» **WORK REQUEST**:
Could the entries below be reproduced exactly, with the images removed?

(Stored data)
####################

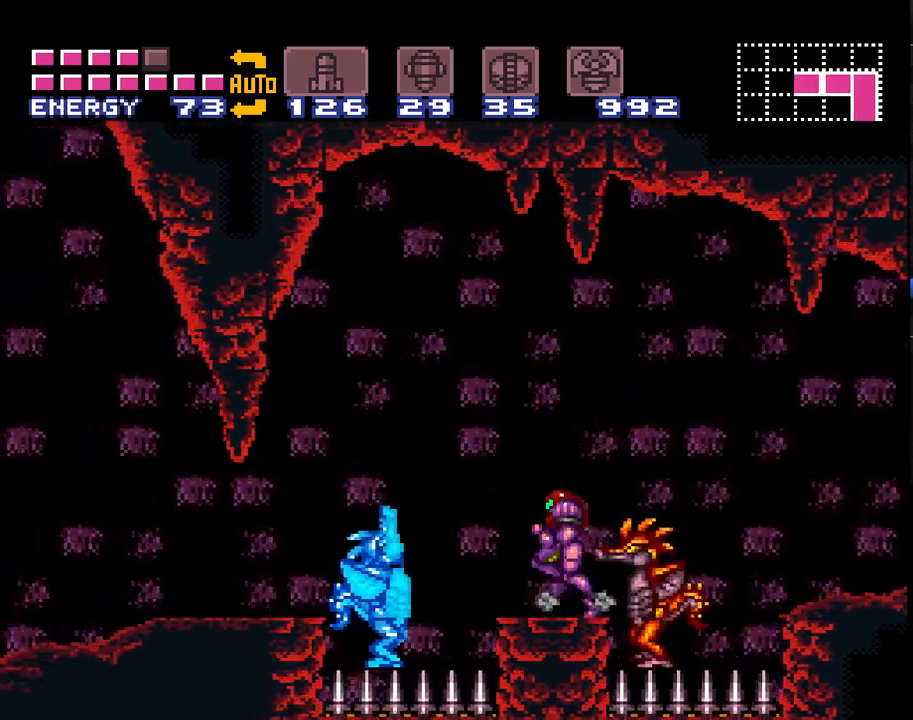
{"buttons": ["A", "DPAD_LEFT"], "events": [[83, "A", "down"], [83, "B", "down"], [167, "B", "up"]]}
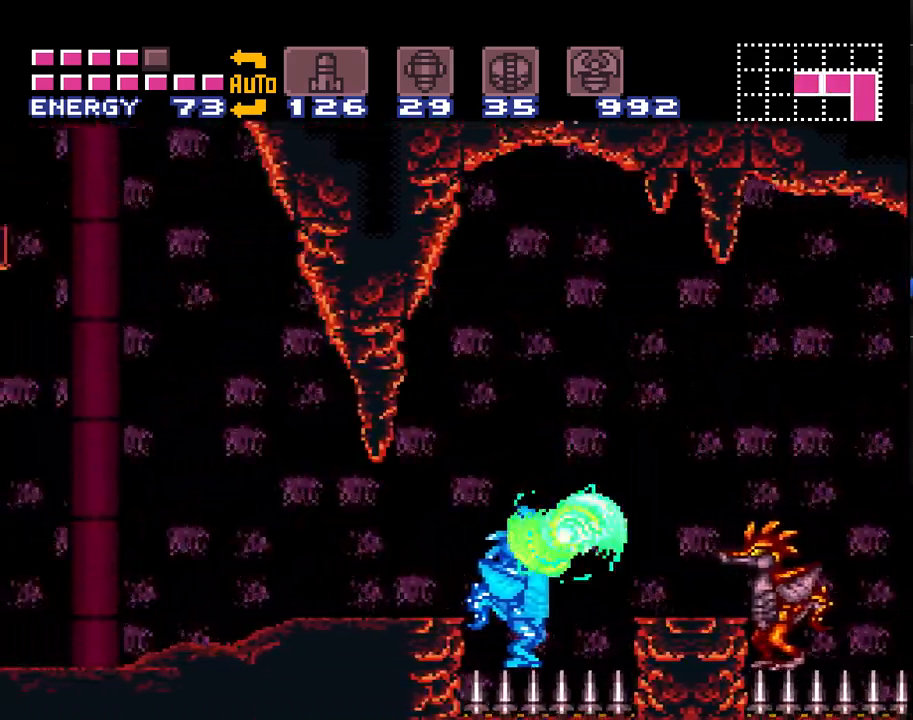
{"buttons": ["DPAD_LEFT"], "events": [[150, "B", "down"], [450, "B", "up"], [483, "A", "up"]]}
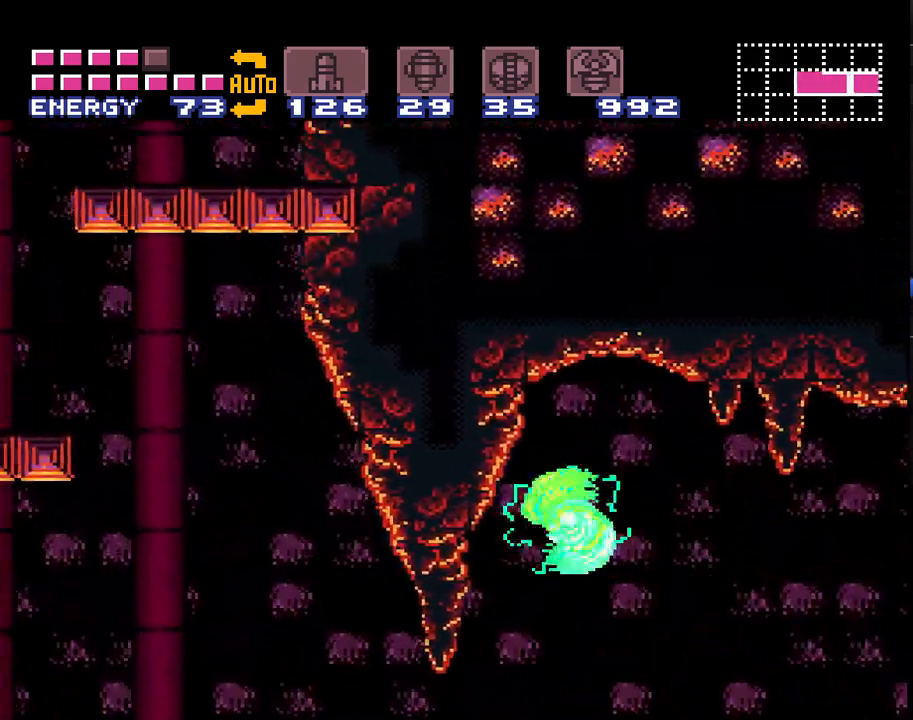
{"buttons": ["A", "DPAD_LEFT"], "events": [[50, "A", "down"]]}
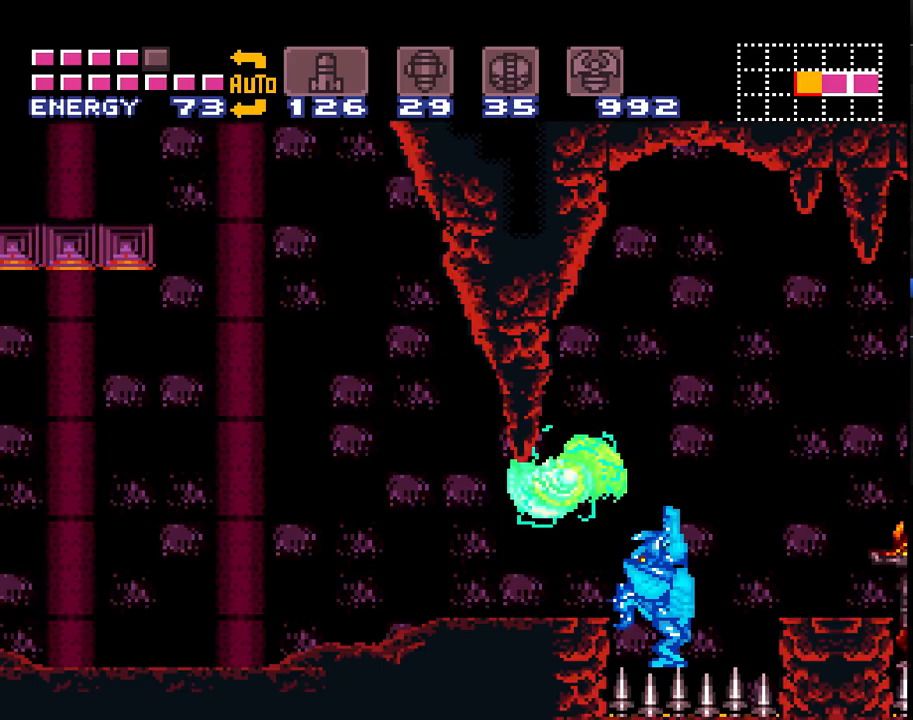
{"buttons": ["A", "B", "DPAD_LEFT"], "events": [[483, "B", "down"]]}
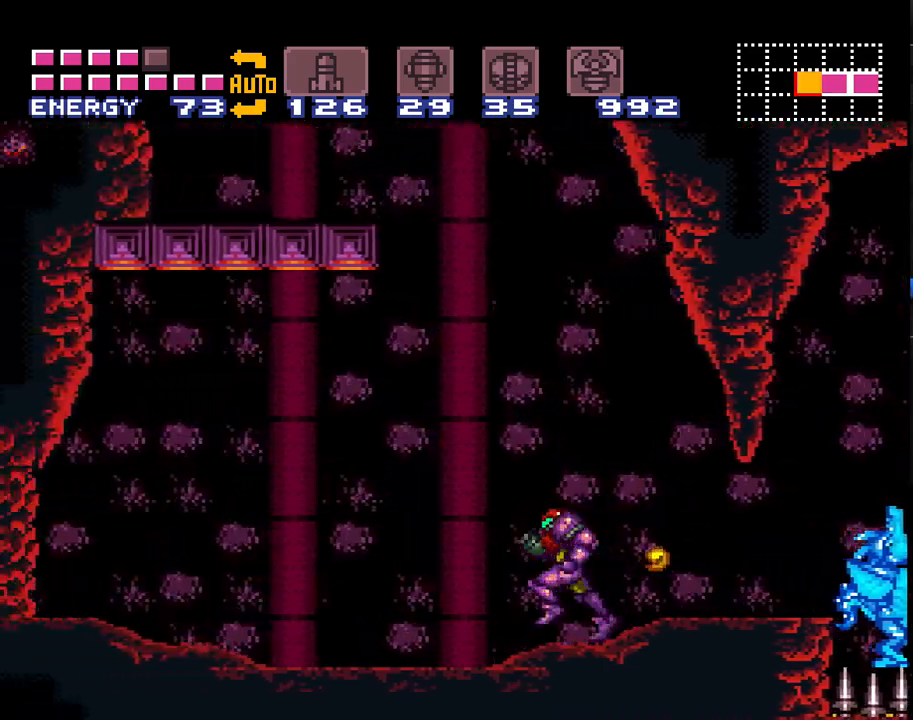
{"buttons": ["A", "B", "DPAD_LEFT"], "events": [[167, "DPAD_LEFT", "up"], [233, "DPAD_RIGHT", "down"], [383, "DPAD_RIGHT", "up"], [433, "DPAD_LEFT", "down"]]}
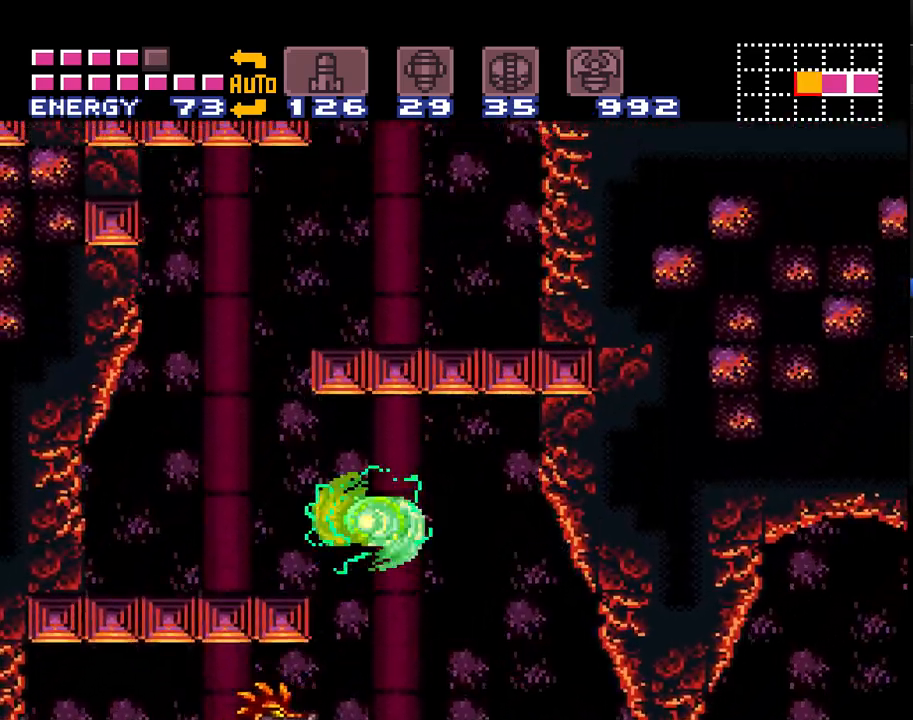
{"buttons": ["A", "DPAD_LEFT"], "events": [[133, "B", "up"], [200, "L1", "down"], [350, "L1", "up"]]}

####################

» **SOLUTION TO THIS TASK**:
{"buttons": ["A", "DPAD_LEFT"], "events": [[83, "A", "down"], [83, "B", "down"], [167, "B", "up"]]}
{"buttons": ["DPAD_LEFT"], "events": [[150, "B", "down"], [450, "B", "up"], [483, "A", "up"]]}
{"buttons": ["A", "DPAD_LEFT"], "events": [[50, "A", "down"]]}
{"buttons": ["A", "B", "DPAD_LEFT"], "events": [[483, "B", "down"]]}
{"buttons": ["A", "B", "DPAD_LEFT"], "events": [[167, "DPAD_LEFT", "up"], [233, "DPAD_RIGHT", "down"], [383, "DPAD_RIGHT", "up"], [433, "DPAD_LEFT", "down"]]}
{"buttons": ["A", "DPAD_LEFT"], "events": [[133, "B", "up"], [200, "L1", "down"], [350, "L1", "up"]]}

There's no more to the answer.